What to produce: Pick up the news story about the keyless-ignition lawsuit against automakers from where it stops, and continue it.

Page extract:
* * *

Image via Pixabay.
Image via Pixabay.

Ten of the world’s largest automakers were sued Thursday in Los Angeles for allegedly hiding risks involved with carbon monoxide poisoning in more than 5 million vehicles equipped with keyless ignitions.

The proposed class-action suit, filed in federal court in Los Angeles by 28 plaintiffs, claims a “defect” in keyless ignitions allows car engines to continue running even after the electronic key fob is no longer in the car.

Representatives for Toyota and Torrance-based American Honda Motor Co. could not immediately be reached for comment.

The lawsuit cites cases in which drivers have accidentally left their vehicles running inside enclosed garages causing a build-up of toxic odorless carbon monoxide gas that seeped into homes, including at least one case involving a Toyota Prius hybrid.

“Plaintiffs believed the automakers’ repeated promises that the affected vehicles were safe,” according to the complaint. “In fact they are not.”

The suit contends that the build-up of carbon monoxide endangers the lives of those who inhale the “deadly” gas, and more than a dozen people have died and many have been injured as a result.

* * *

Information shown:
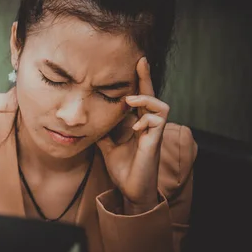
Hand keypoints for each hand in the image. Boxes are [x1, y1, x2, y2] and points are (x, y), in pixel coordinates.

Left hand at [96, 57, 169, 214]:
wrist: (131, 190)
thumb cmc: (123, 168)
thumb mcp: (107, 145)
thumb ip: (103, 130)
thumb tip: (89, 118)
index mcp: (137, 123)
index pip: (139, 98)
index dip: (137, 82)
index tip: (132, 64)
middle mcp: (148, 125)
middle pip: (151, 95)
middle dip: (146, 77)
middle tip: (141, 61)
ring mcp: (153, 134)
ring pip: (162, 106)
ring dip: (146, 99)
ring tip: (129, 101)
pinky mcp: (154, 144)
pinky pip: (158, 123)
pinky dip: (146, 120)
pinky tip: (135, 126)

* * *

Written response:
According to the complaint, in gasoline-electric hybrid cars, the engine may not be running at all when a driver gets out of the vehicle, but it could become activated after power in the car’s batteries run low.

Many cars make a loud beeping sound to alert drivers that they are leaving while the engine is running, and many automakers have added an “auto- off” feature to newer cars and trucks. However, the lawsuit claims, car makers have not gone back to older vehicles already on the road and added the software.

The automakers being sued are Toyota, including Lexus; BMW, including Mini; Daimler’s Mercedes Benz; Fiat Chrysler; Ford; General Motors; Honda, including Acura; Volkswagen, including Bentley; Hyundai, including Kia; and Nissan, including Infiniti.

The suit seeks an injunction to require the automakers to install an automatic shut-off feature. It also seeks compensatory and punitive damages, among other remedies.